*** Passage Section Begins ***

Project risks16 Apr 2023 16:08
In stark contrast to my last post, let me offer a much less optimistic view/possible outcome here.
Some of the scenarios and share price predictions discussed on here in the last few weeks are really fanciful IMO.
We need to be aware of the real risk of losing our mining licence when / if Zioc runs out of money / can’t repay its loan and control of MPD is ‘handed over’ to the government and a new developer/miner.

*** Passage Section Ends ***

- Questions to answer -
a. On what date was the forum post on project risks published?
b. Using the forum post on project risks, explain why the writer sees a real risk of losing the mining licence.
c. Write a continuation of the forum post on project risks, beginning after its final sentence.
The lines that come next are separate material, unrelated to the forum post on project risks.

*** Material provided Section Begins ***

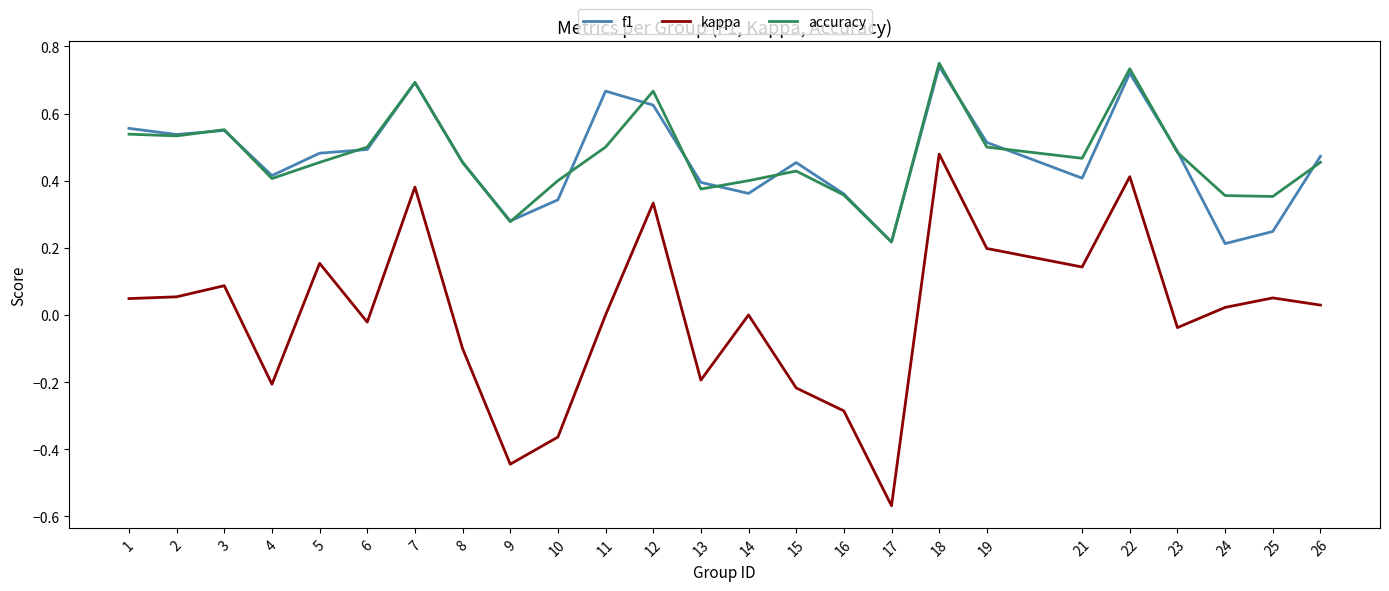

Which series changed the most between 2 and 8?

kappa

*** Material provided Section Ends ***

- Answers provided -
a. 16 Apr 2023.

b. Zioc might run out of money or be unable to repay its loan. If that happens, control of MPD would be handed over to the government and a new developer or miner.

c.
Marketing Agreement
MPD and ZIOC have entered into a life-of-mine marketing agreement with Glencore International which will take effect immediately prior to Completion, pursuant to which MPD has granted Glencore International the exclusive marketing right for all iron ore produced from the Zanaga iron ore mine located in the Republic of Congo that is being developed and shall be owned and operated by MPD or one of its Affiliates and ANY OTHER PRODUCTION of iron ore from assets belonging to MPD, ZIOC or their respective Affiliates in the Republic of Congo using similar infrastructure, subject to the terms and conditions of the Marketing Agreement and in the case of any PROJECTS ACQUIRED, subject to pre-existing marketing rights.
It’s all in the detail…The ‘new MPD’, cluster of mines in the region, being Zanaga, Mayoko 1 (Sapro), Mayoko 2 (ex Midus). I can see the Obambi family - very close to Nguesso & Co.- heading this.
Glencore won’t lose out. The ‘life of mine(s)’ marketing rights for all the ore produced by the -enlarged- MPD is surely more valuable to them than their shareholding in Zioc.
If Glencore starts offloading their shares in the Summer, as they are allowed to do, then we really need to worry.
I hope I wrong of course but it’s Africa and we’re on AIM..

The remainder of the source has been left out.